I step into him, somehow still hanging on to a thread of bravery, but he holds up his hand and silences me.

“Don’t even think about saying what you’re about to say.”

“And what was I gonna say?”

He takes a sip of whiskey. “No fuckin’ idea, but I figure it’ll piss me off.”

“Incoming,” Preacher murmurs, and both he and Tex take a step away from me.

Halfway across the room, Axe is striding our way. Jaw set, eyes blazing as they lock with mine. He looks… angry. Beyond angry. It’s the same look he gave me that first night he saw me at the Garden. Like he wanted to punish me. But also fuck me.

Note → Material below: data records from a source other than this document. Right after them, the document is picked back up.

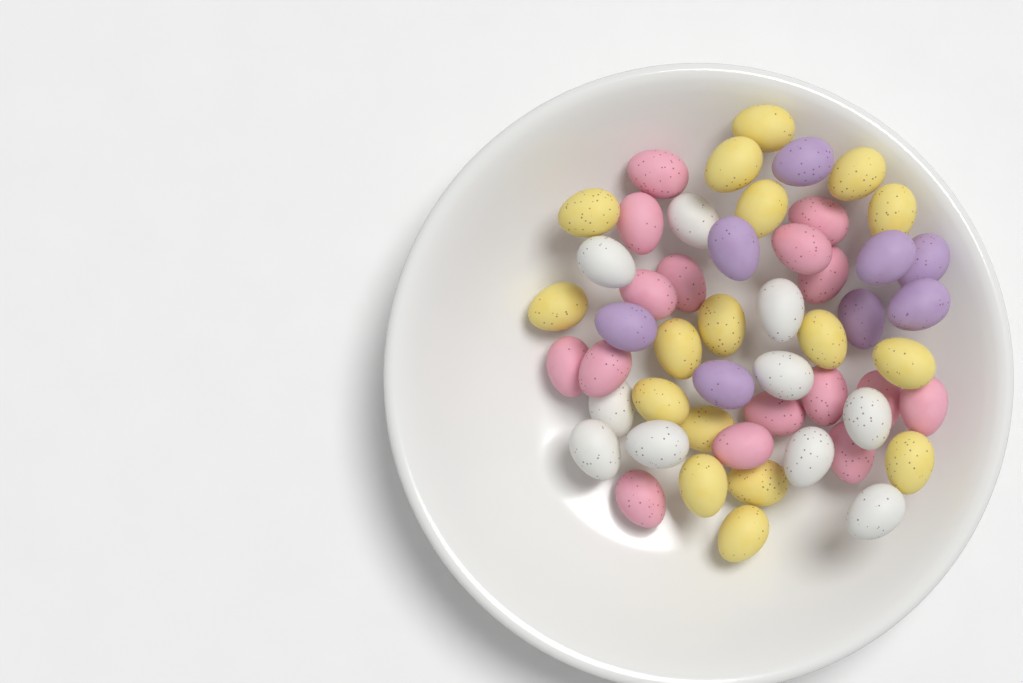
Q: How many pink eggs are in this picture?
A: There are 16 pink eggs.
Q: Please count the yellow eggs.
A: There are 17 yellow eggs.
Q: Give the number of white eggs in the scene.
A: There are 10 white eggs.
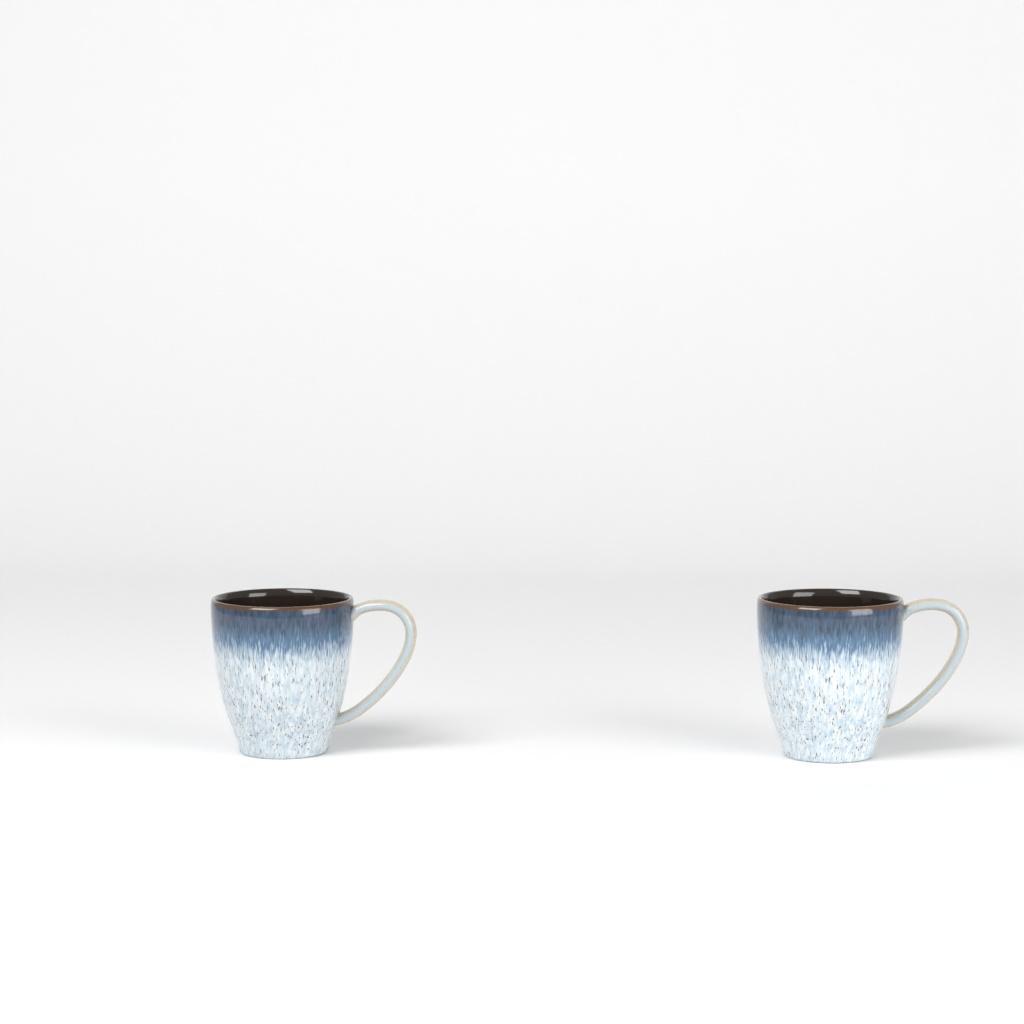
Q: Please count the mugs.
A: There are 2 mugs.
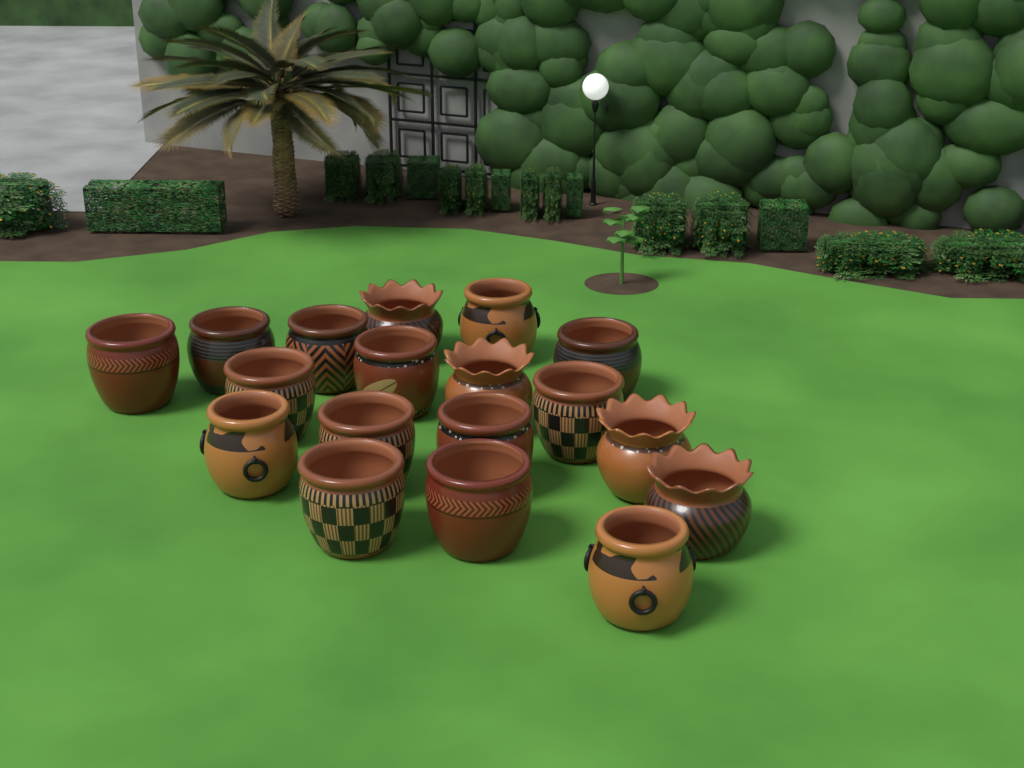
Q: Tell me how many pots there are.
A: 18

The storm of nerves swirling in my stomach gives me another swift kick, and as he approaches, a shiver runs through me, the same kind of shiver that racked me last night when his tongue was between my legs. And when his teeth were grazing over my skin. And when he was clapping that damn belt down on my ass.

“Kat,” Axe says, tone curt. His glare shifts from me to Preacher to Tex, and then he narrows his eyes. “You three getting reacquainted?”

Tex smiles and drops his arm over my shoulder again so he can pull me into his chest. “Something like that.”

Axe hums in response but barely looks at me when he speaks next. “Got a room sorted for you. You got shit in your car you need brought in?”

Nodding, I say, “Yeah. But I can go—”

“Keys,” he says gruffly, and when I hand them to him, he barks at a younger guy with a shock of red hair and a leather cut to collect my things.

I twist my fingers and clear my throat. “Um… what room, exactly?” I ask, a tremor of sorts weaseling its way into my chest.

He tilts his head, and for a second, I swear his face softens. Just for a second. Another one of those moments where all those harsh lines are a little more bearable to look at—less severe, less cold. “Not your old one. Across from where Graves usually sleeps. You remember the one?”

Not my old one. Not where I used to sleep with Jesse. When I nod, Axe jerks his head to the door leading to the second floor. “It’s late.”

Under other circumstances, I might have taken the dismissal as an insult, but tonight, I’m a little grateful for it. For the first time in as long as I can remember, I’m craving a little less noise, fewer people, a reprieve from that unrelenting stare of his that always seems to make my heart pump.

I wiggle out of Tex’s firm grip on my shoulder and slip past them, through the crowd of rowdy bikers and their women, and into the stairwell.

Relief hits me as soon as I’m alone, but the calm of finally being away from them, from Tex’s threat, from Axe’s sharp lines, dies off quickly.

Tonight, I’ll be sleeping in the same building as Axel fucking Donovan. And historically, that has not gone well.